++++ EXTRACTED TEXT ++++

Quron Xavier Pratt (born April 25, 1991) is an American football wide receiver who is currently a free agent. He was an undrafted free agent by the Eagles in 2014. He played college football at Rutgers.

College career
Pratt was named the Rutgers' team MVP in 2013, and appeared in all 13 games (9 starts) as a senior. He tallied 516 yards on 32 catches also adding a blocked punt and a 99-yard kickoff return for a touchdown against Eastern Michigan. He was a 3x conference all-academic honoree and also was a semifinalist for the National Football Foundation Campbell Trophy. In his collegiate career, he appeared in 48 games (15 starts) while recording 87 catches for 1,087 yards and one touchdown.

++++ PROVIDED INFORMATION ++++

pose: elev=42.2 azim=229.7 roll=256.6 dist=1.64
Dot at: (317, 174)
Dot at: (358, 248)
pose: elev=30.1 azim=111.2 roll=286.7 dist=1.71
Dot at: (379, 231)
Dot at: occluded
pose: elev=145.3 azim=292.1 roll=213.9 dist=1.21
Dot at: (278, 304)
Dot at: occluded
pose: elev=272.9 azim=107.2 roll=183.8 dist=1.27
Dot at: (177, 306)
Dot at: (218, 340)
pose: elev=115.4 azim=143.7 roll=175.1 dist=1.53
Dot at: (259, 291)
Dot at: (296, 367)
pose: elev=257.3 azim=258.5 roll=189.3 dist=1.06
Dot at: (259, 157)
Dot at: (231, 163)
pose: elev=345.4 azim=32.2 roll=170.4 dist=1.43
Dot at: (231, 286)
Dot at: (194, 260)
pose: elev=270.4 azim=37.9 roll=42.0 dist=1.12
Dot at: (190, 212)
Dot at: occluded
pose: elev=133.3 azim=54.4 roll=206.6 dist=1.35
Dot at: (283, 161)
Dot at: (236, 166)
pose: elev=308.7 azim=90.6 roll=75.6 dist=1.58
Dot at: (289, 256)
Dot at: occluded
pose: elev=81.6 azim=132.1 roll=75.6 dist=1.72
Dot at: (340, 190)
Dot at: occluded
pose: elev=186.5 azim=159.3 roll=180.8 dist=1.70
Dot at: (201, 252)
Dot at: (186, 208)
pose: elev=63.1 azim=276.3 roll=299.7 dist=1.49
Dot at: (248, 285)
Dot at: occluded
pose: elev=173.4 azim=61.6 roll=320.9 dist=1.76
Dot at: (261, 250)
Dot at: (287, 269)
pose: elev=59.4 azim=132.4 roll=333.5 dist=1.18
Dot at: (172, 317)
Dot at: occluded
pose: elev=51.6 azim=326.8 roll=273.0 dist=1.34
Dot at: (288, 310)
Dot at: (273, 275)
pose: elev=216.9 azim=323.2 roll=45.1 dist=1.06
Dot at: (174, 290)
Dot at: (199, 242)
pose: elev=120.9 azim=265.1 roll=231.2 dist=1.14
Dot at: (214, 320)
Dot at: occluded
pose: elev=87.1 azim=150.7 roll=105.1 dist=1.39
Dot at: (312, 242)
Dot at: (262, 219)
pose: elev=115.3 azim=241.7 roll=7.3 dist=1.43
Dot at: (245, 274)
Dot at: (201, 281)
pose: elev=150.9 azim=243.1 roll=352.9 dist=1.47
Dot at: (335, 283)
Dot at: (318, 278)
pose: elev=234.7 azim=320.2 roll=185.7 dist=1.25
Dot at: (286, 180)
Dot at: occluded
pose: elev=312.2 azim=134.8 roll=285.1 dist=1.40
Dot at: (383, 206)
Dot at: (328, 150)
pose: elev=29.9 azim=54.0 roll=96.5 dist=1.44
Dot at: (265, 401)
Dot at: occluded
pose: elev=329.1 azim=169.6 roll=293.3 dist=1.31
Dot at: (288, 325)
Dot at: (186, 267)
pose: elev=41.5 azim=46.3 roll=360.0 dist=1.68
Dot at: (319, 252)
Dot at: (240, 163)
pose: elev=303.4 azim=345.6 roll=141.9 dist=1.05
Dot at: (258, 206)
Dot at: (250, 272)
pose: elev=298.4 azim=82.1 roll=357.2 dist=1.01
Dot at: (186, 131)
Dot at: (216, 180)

++++

*EXERCISE SET*
#1 Reproduce the Quron Pratt biography word for word, from "Quron Xavier Pratt" down to "football at Rutgers.".
#2 Continue the Quron Pratt biography, picking up after its final sentence.

*SET OF ANSWERS*
#1
Quron Xavier Pratt (born April 25, 1991) is an American football wide receiver who is currently a free agent. He was an undrafted free agent by the Eagles in 2014. He played college football at Rutgers.

#2
Professional career
Quron was signed by the Eagles on May 13, 2014 as an undrafted free agent. On Sep 4, 2015, Pratt was cut in the last round of preseason cuts. He was added to the practice squad on September 6, 2015. Pratt was released from the Eagles practice squad on September 22, 2015 and signed quarterback Stephen Morris who was released from the Eagles roster so they could sign 27-year-old veteran Thad Lewis.

Personal life
He is the son of Merrill and Robin Pratt. Has a twin sister, Javon, and an older sister, Lailah. While at Rutgers he doubled majored in labor studies and sociology.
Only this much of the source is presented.